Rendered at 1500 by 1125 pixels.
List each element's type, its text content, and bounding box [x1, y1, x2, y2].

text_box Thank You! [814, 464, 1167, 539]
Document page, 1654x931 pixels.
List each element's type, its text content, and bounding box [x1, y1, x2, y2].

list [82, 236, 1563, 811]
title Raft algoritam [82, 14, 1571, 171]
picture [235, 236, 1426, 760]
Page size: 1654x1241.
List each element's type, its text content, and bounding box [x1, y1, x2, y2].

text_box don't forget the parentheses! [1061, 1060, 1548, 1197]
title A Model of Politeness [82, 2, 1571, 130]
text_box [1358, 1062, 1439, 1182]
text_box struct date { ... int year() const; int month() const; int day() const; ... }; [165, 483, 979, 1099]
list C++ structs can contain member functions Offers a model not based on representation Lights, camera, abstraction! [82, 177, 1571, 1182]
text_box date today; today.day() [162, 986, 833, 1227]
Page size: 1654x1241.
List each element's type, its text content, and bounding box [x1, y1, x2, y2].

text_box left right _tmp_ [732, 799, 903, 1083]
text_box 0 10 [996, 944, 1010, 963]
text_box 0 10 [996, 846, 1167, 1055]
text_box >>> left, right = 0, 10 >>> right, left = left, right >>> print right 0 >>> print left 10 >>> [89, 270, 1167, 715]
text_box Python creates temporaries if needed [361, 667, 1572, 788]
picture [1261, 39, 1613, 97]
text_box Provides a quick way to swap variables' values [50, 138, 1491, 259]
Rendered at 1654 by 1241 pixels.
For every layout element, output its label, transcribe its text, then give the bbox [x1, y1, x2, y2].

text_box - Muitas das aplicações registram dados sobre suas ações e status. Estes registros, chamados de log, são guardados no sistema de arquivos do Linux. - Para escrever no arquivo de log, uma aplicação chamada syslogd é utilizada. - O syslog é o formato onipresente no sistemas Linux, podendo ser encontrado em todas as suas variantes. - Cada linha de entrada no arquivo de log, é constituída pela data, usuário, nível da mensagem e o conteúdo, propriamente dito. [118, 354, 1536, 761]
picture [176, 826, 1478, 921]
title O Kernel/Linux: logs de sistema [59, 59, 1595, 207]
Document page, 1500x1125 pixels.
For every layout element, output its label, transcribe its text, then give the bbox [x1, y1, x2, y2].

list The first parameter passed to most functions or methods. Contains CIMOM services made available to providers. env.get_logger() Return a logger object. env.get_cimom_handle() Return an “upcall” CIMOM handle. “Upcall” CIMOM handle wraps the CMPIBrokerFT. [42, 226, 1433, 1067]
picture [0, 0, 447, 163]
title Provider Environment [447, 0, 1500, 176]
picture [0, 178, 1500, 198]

____

> [Your task] Can you copy the listing word for word, from its first line through the line containing "picture [235, 236, 1426, 760]", with both of those lines included?

> [Task solution]
Rendered at 1500 by 1125 pixels.
List each element's type, its text content, and bounding box [x1, y1, x2, y2].

text_box Thank You! [814, 464, 1167, 539]
Document page, 1654x931 pixels.
List each element's type, its text content, and bounding box [x1, y1, x2, y2].

list [82, 236, 1563, 811]
title Raft algoritam [82, 14, 1571, 171]
picture [235, 236, 1426, 760]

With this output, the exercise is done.